▶ _WHAT THE TASK ASKS_
From the line containing "次なる40周年スペシャル企画は、美容に目覚めた男子読者との" to the very last line of the data below, transcribe everything exactly and nothing more.

▶ _DATA RECORDS_
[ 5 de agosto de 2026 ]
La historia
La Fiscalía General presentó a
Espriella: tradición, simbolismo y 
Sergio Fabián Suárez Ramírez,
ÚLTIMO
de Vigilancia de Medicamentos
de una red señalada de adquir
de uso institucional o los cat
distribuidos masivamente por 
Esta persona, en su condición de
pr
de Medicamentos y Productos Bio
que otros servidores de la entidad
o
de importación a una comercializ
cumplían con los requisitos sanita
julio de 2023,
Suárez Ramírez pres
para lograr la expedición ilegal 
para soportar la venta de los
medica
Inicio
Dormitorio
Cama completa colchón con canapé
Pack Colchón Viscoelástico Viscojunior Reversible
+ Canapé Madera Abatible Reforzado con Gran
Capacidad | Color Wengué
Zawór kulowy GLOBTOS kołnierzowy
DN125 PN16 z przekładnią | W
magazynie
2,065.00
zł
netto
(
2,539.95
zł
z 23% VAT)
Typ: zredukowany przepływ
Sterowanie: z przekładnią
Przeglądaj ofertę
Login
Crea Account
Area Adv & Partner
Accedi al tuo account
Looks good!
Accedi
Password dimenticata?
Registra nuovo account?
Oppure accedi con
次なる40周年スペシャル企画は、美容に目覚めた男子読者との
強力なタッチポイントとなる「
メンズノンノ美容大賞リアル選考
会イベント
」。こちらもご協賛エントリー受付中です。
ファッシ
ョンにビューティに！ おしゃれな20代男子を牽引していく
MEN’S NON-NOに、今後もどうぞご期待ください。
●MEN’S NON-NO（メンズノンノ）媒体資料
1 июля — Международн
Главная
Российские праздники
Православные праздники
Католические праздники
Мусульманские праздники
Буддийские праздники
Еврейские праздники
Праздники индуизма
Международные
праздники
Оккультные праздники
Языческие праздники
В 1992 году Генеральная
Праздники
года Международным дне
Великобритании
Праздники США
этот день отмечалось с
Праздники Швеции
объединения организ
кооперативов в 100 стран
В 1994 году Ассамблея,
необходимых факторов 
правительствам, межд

▶ _SOLUTION_
次なる40周年スペシャル企画は、美容に目覚めた男子読者との
強力なタッチポイントとなる「
メンズノンノ美容大賞リアル選考
会イベント
」。こちらもご協賛エントリー受付中です。
ファッシ
ョンにビューティに！ おしゃれな20代男子を牽引していく
MEN’S NON-NOに、今後もどうぞご期待ください。
●MEN’S NON-NO（メンズノンノ）媒体資料
1 июля — Международн
Главная
Российские праздники
Православные праздники
Католические праздники
Мусульманские праздники
Буддийские праздники
Еврейские праздники
Праздники индуизма
Международные
праздники
Оккультные праздники
Языческие праздники
В 1992 году Генеральная
Праздники
года Международным дне
Великобритании
Праздники США
этот день отмечалось с
Праздники Швеции
объединения организ
кооперативов в 100 стран
В 1994 году Ассамблея,
необходимых факторов 
правительствам, межд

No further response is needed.